A cross-sectional descriptive and analytical hospital-based study was conducted in two diabetic clinics in the Buea and Limbe regional hospitals. We recruited 152 consenting diabetics into the study. Demographic, behavioural, and clinical data of patients were obtained through the use of structured questionnaires. Toenail, finger nail, skin scrapings and nail clippings were collected from participants, KOH mounts were prepared and observed under the microscope and cultured on Sabouraud Dextrose Agar supplemented with chloramphenicol to isolate causative fungi. Identification of isolates was done to species level using the cello tape flag method and slide culture. The presence of a dermatophyte by either microscopy or culture or both methods was considered positive for onychomycosis. Antifungal susceptibility testing was carried out using selected antifungals by the Kirby-Bauer disk diffusion method on Sabouraud Dextrose Agar.

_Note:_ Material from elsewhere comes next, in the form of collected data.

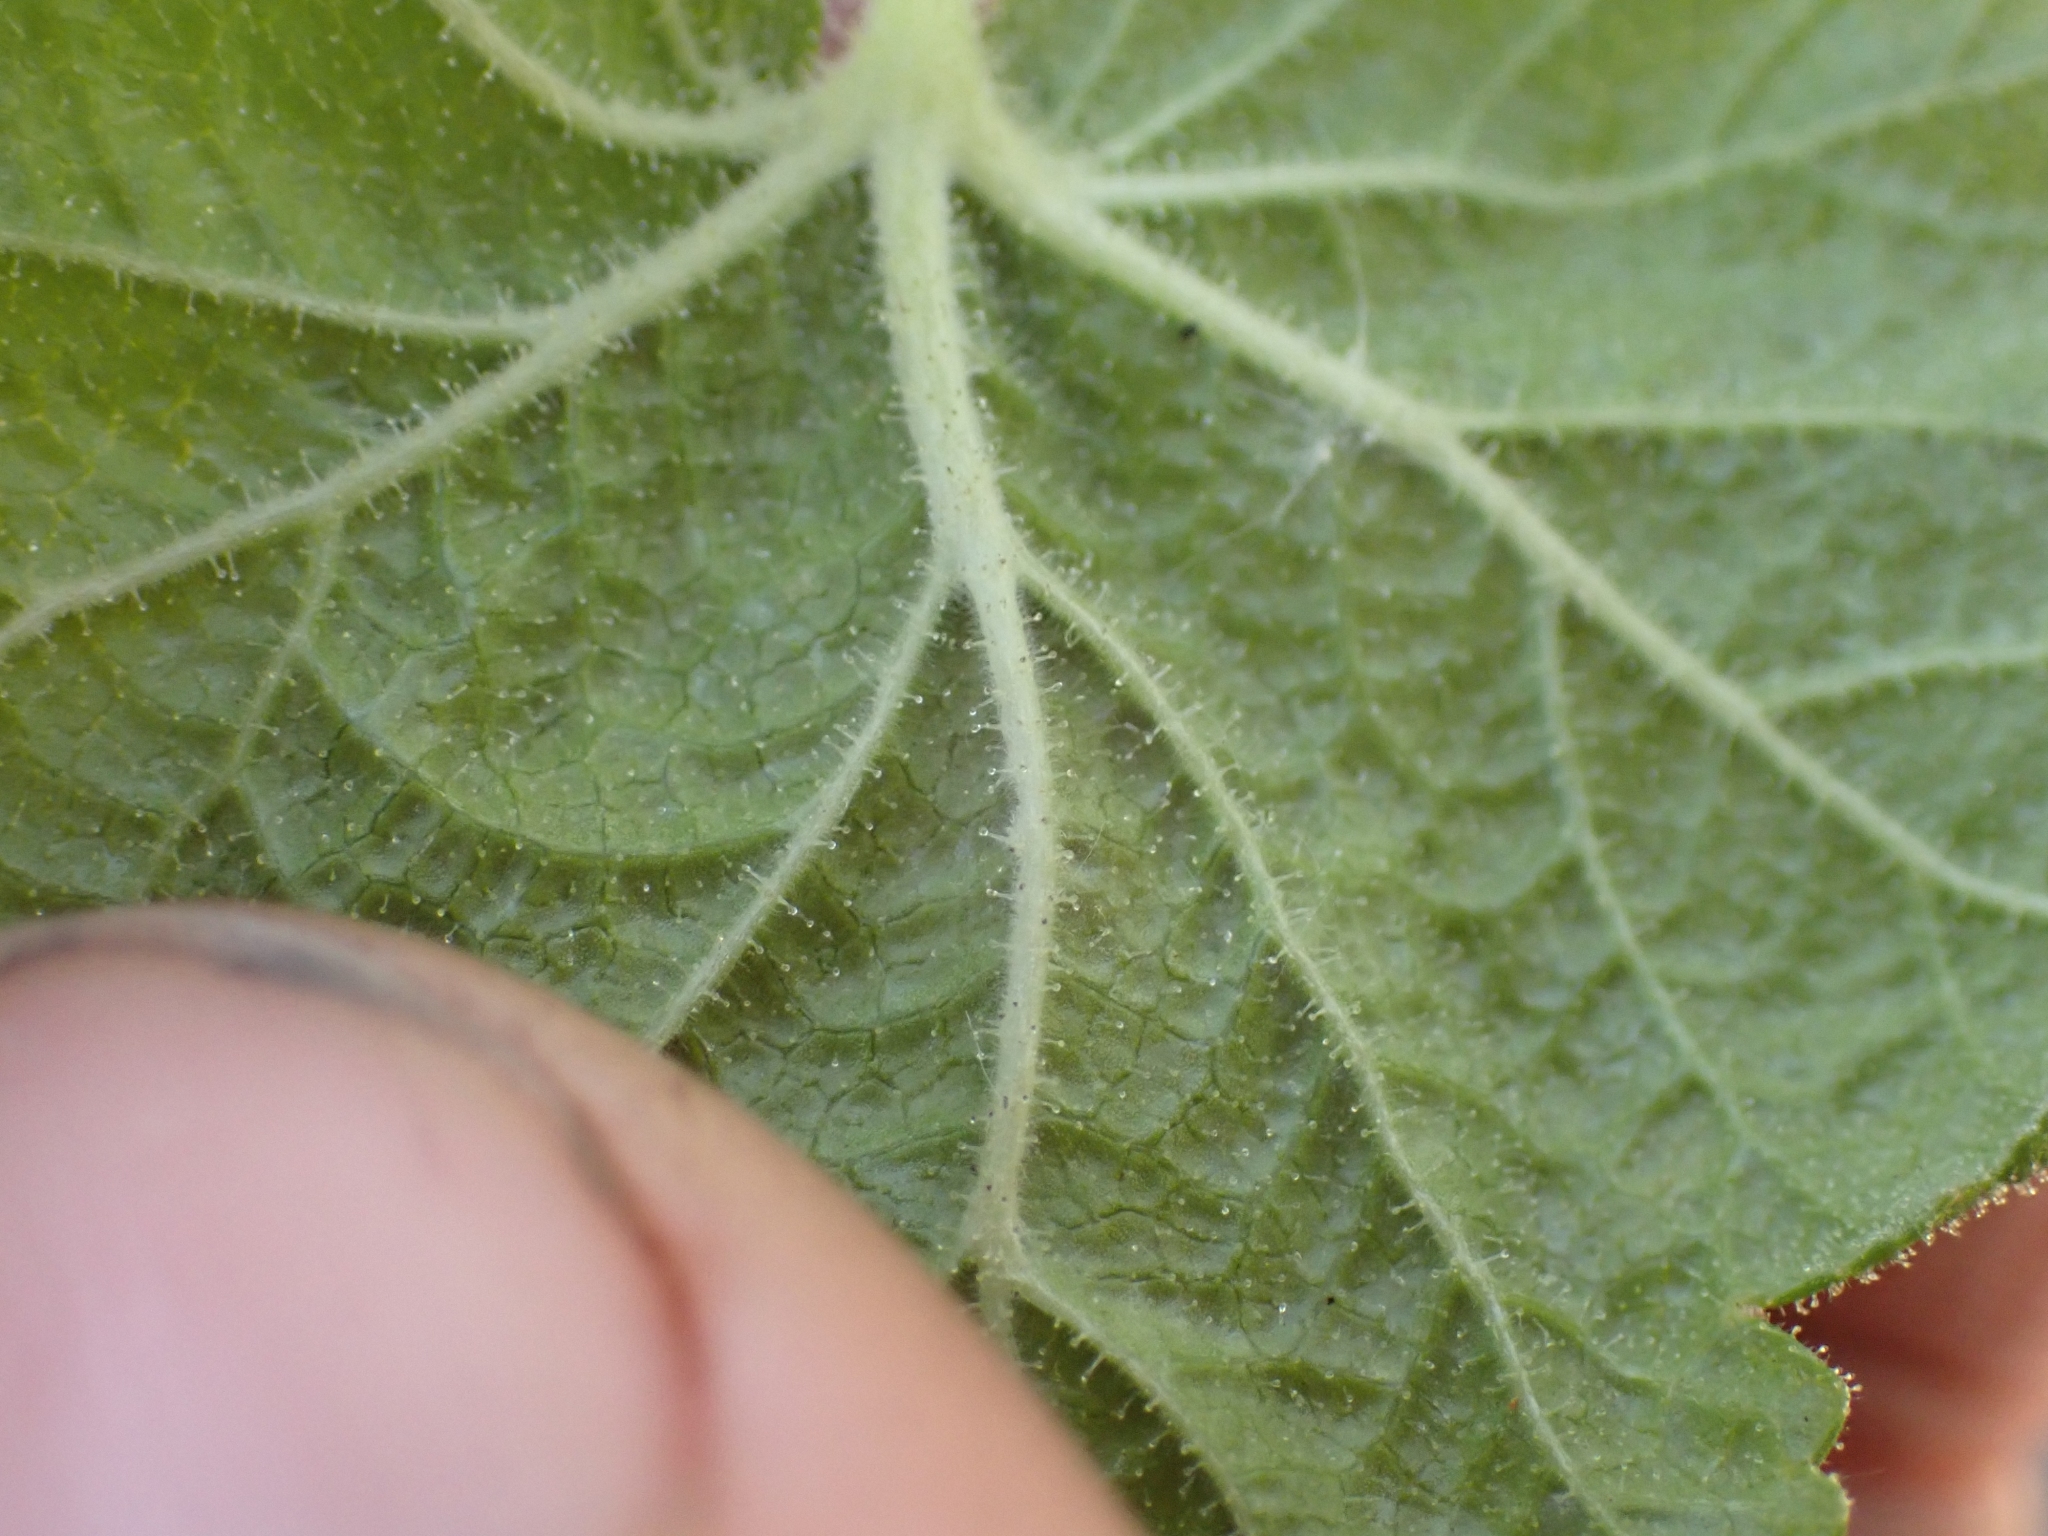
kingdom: Plantae
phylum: Tracheophyta
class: Magnoliopsida
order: Saxifragales
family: Grossulariaceae
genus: Ribes
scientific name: Ribes viscosissimum
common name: Sticky currant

Clinical onychomycosis was found in 77 of the 152 diabetics tested giving a prevalence of 50.7% (95% CI 42.4-58.9) in diabetics in Fako. No socio-demographic or clinical factor studied was significantly associated with onychomycosis. Trichophyton rubrum was the most common isolate (62%). Other isolates included Trichophyton metagraphyte (22%) and Trichophyton tonsurans (16%). Dermatophytes were sensitive to miconazole (66%), amphotericin B (19%) and ketoconazole (14%).
Onychomycosis is common in diabetics in Fako signifying the need for regular screening by either microscopy or culture. Infected nails could be treated with miconazole.
甲癣是由真菌引起的指甲单位感染。这在糖尿病患者中是一种非常常见的感染。其在喀麦隆法科分区糖尿病患者中的发生率尚不清楚。在本研究中,我们提供了喀麦隆法科分区糖尿病患者甲癣特征的相关信息。
在布埃亚和林贝地区医院的两家糖尿病诊所进行了一项基于医院的横断面描述性和分析性研究。我们招募了152名同意参与研究的糖尿病患者。通过使用结构化问卷获取患者的人口统计学、行为学和临床数据。从参与者处收集趾甲、指甲、皮肤刮屑和指甲剪,制备氢氧化钾涂片并在显微镜下观察,然后在添加氯霉素的沙氏葡萄糖琼脂上培养以分离致病真菌。使用透明胶带标记法和玻片培养法将分离株鉴定到种水平。通过显微镜检查或培养或两种方法检测到皮肤癣菌被认为甲癣检测呈阳性。在沙氏葡萄糖琼脂上使用 Kirby-Bauer 纸片扩散法对选定的抗真菌药物进行抗真菌药敏试验。
在152名接受检测的糖尿病患者中,有77例临床诊断为甲癣,法科糖尿病患者中的患病率为50.7%(95%可信区间42.4 - 58.9)。所研究的社会人口统计学或临床因素均与甲癣无显著关联。红色毛癣菌是最常见的分离株(62%)。其他分离株包括断发毛癣菌(22%)和须癣毛癣菌(16%)。皮肤癣菌对咪康唑敏感(66%)、对两性霉素B敏感(19%)和对酮康唑敏感(14%)。
甲癣在法科糖尿病患者中很常见,这表明需要通过显微镜检查或培养进行定期筛查。感染的指甲可用咪康唑治疗。